Problem set.
• A. Output the part of the review thread on the jniFastGetField fix from "On 4/30/18 11:53" to "the problem instead.", copying it word for word.
• B. Answer these from the review thread on the jniFastGetField fix, one answer per line:
(i) On which platform did the modularization change break jniFastGetField?
(ii) What issue number did the backout that didn't go in carry?
(iii) What date and time are given for Daniel D. Daugherty's message?
• C. Resume the review thread on the jniFastGetField fix, starting after its last line.

Page text.
((

RFR: 8202381: (Solaris) SIGBUS in # V [libjvm.so+0xcee494] jni_GetIntField+0x224

Daniel D. Daugherty daniel.daugherty at oracle.com
Mon Apr 30 15:57:45 UTC 2018


On 4/30/18 11:53 AM, Erik Österlund wrote:
> Hi Dan,
>
> On 2018-04-30 17:36, Daniel D. Daugherty wrote:
>> On 4/30/18 9:32 AM, Erik Österlund wrote:
>>> Hi,
>>>
>>> It looks like I broke jniFastGetField on SPARC with my changes to 
>>> modularize this feature (8200235). Sorry about that. And the backout 
>>> of that (8202386) didn't go in due to maintenance. So here is a 
>>> patch to fix the problem instead.
>>>
>>> Webrev:
>>> http://cr.openjdk.java.net/~eosterlund/8202381/webrev.00/
>>
>> src/hotspot/cpu/aarch64/gc/shared/barrierSetAssembler_aarch64.cpp
>> src/hotspot/cpu/aarch64/gc/shared/barrierSetAssembler_aarch64.hpp
>> src/hotspot/cpu/aarch64/jniFastGetField_aarch64.cpp
>>     Addition of the placeholder 'jni_env'; you went to the trouble
>>     of changing 'robj' -> 'obj' on the other platforms, but not here
>>     which is inconsistent.
>
> Fixed. I changed it here too.
>
> Full:
> http://cr.openjdk.java.net/~eosterlund/8202381/webrev.01/
>
> Incremental:
> http://cr.openjdk.java.net/~eosterlund/8202381/webrev.00_01/
>
>> src/hotspot/cpu/sparc/gc/shared/barrierSetAssembler_sparc.cpp
>> src/hotspot/cpu/sparc/gc/shared/barrierSetAssembler_sparc.hpp
>>     Addition of the placeholder 'jni_env'; why rename 'robj' -> 'obj'?
>>
>> src/hotspot/cpu/sparc/jniFastGetField_sparc.cpp
>>     Addition of the placeholder 'jni_env'; why rename 'robj' -> 'obj'?

))

Data shown.
((

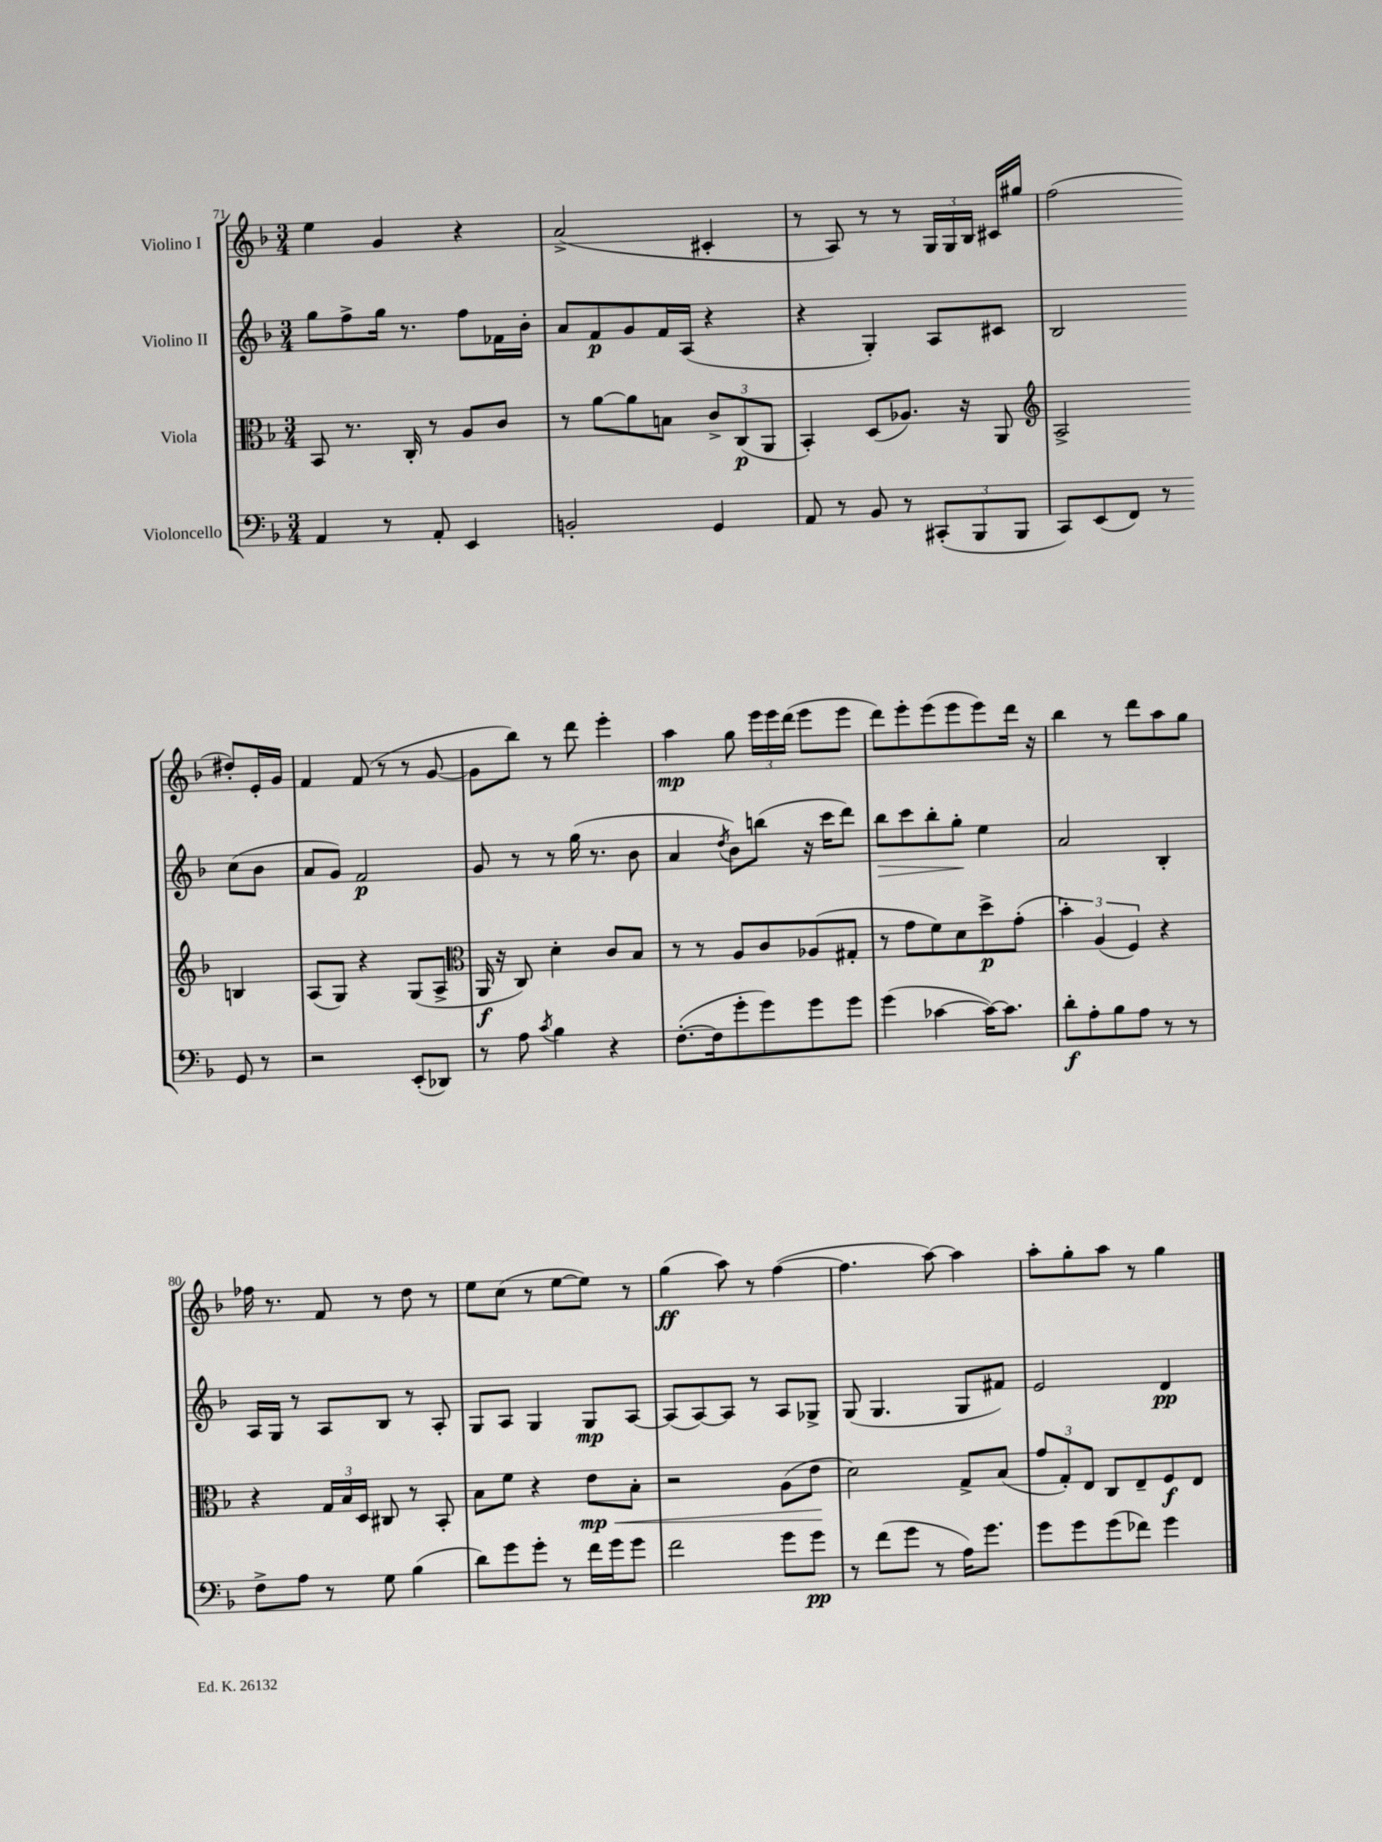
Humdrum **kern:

))

Per-task outputs.
• A.
On 4/30/18 11:53 AM, Erik Österlund wrote:
> Hi Dan,
>
> On 2018-04-30 17:36, Daniel D. Daugherty wrote:
>> On 4/30/18 9:32 AM, Erik Österlund wrote:
>>> Hi,
>>>
>>> It looks like I broke jniFastGetField on SPARC with my changes to 
>>> modularize this feature (8200235). Sorry about that. And the backout 
>>> of that (8202386) didn't go in due to maintenance. So here is a 
>>> patch to fix the problem instead.

• B.
(i) SPARC
(ii) 8202386
(iii) Mon Apr 30 15:57:45 UTC 2018

• C.
>>
>
> I changed the name because no other register in these files have the r 
> prefix for the register variables (as they do in the jniFastGetField 
> files), and I simply could not keep my fingers from fixing that 
> inconsistency.

Sounds good. Thanks for explaining.


> On SPARC, unlike x86_64, the temporary register (G3) gets immediately 
> clobbered after calling the try_resolve_jobject_in_native function.

How/where? I just don't see it, but my SPARC assembly is rusty...


> Therefore, I did not bother clobbering it afterwards as it will 
> already be clobbered. On x86_64 on the other hand, the temporary 
> register (r8) is not clobbered by the rest of the code, so I decided 
> to explicitly clobber it so that any mistakes here become more easily 
> reproducible.

Yup. I liked that change.


>
>>     L74:   // Both O5 and G3 are clobbered by 
>> try_resolve_jobject_in_native.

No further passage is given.